- **Records drawn from a dataset**:
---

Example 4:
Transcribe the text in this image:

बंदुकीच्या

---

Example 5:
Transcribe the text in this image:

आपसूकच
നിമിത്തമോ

- **Goal of the exercise**:
The records above are to be copied in full, exactly as written.

- **Reply to the exercise**:
---

Example 4:
Transcribe the text in this image:

बंदुकीच्या

---

Example 5:
Transcribe the text in this image:

आपसूकच
നിമിത്തമോ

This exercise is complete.